_Your objective_
Using the data that follows, output only the lines from the line with "coffee maker: none" up to and including the line with "bowl: none [534,238,656,313]", exactly, leaving pictures aside.

_Records to process_
/---
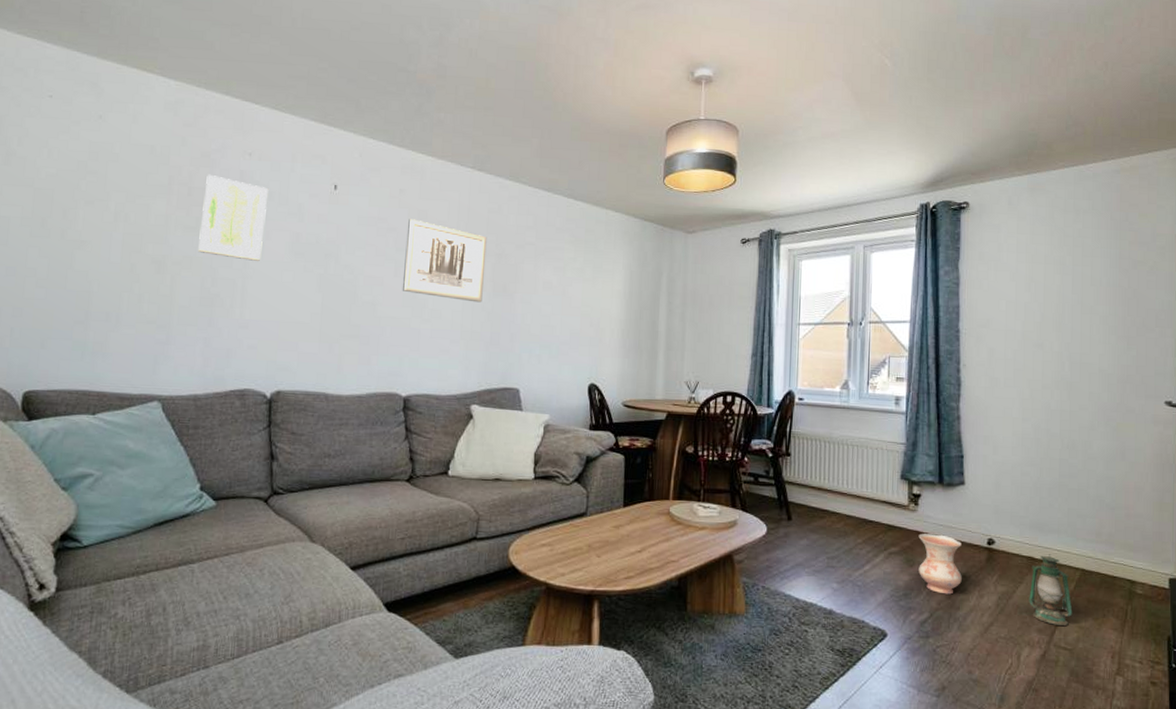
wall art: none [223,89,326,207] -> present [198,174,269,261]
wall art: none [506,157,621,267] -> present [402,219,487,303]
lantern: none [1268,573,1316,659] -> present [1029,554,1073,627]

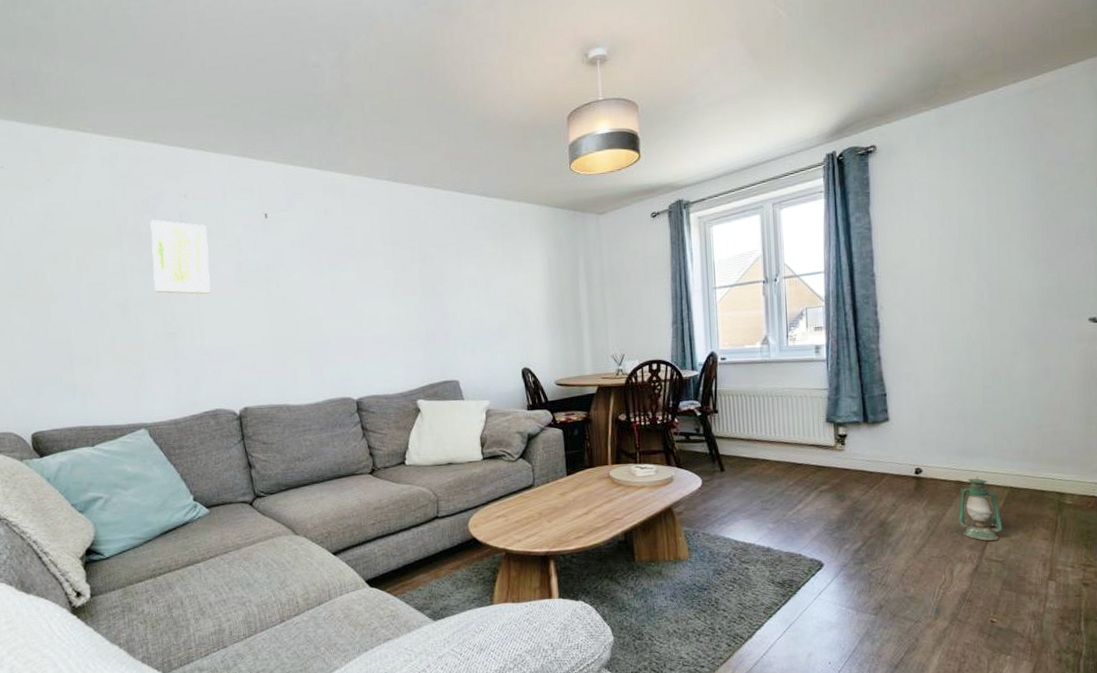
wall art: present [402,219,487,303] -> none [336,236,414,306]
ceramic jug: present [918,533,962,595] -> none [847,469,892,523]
\---
/---
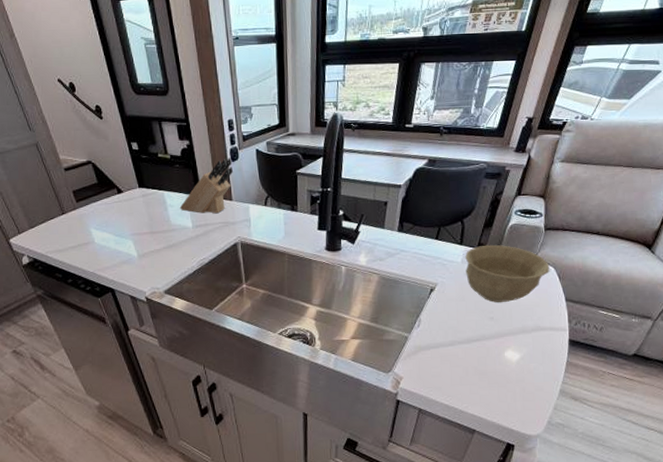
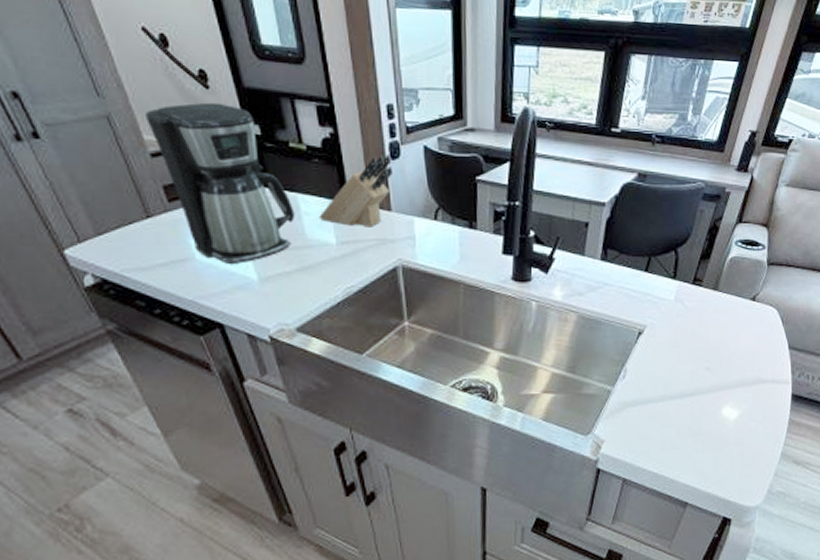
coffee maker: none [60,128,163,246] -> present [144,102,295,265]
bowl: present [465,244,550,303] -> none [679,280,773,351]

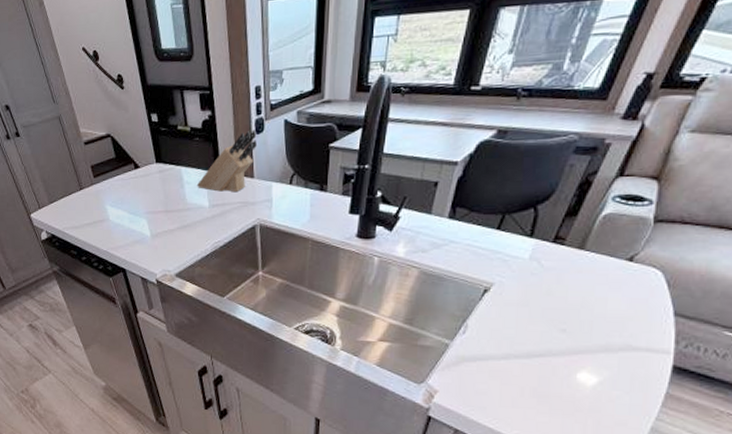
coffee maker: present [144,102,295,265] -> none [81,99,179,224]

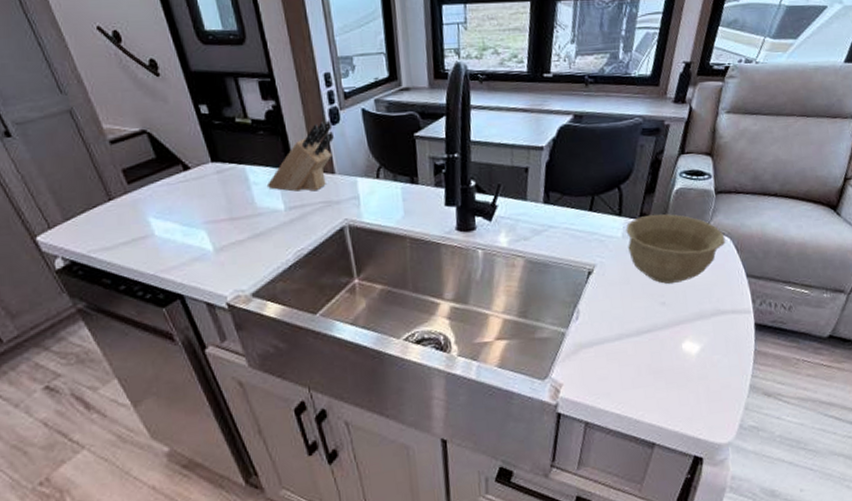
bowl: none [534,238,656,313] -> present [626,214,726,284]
\---
_Exercise response_
coffee maker: none [60,128,163,246] -> present [144,102,295,265]
bowl: present [465,244,550,303] -> none [679,280,773,351]

coffee maker: present [144,102,295,265] -> none [81,99,179,224]

bowl: none [534,238,656,313] -> present [626,214,726,284]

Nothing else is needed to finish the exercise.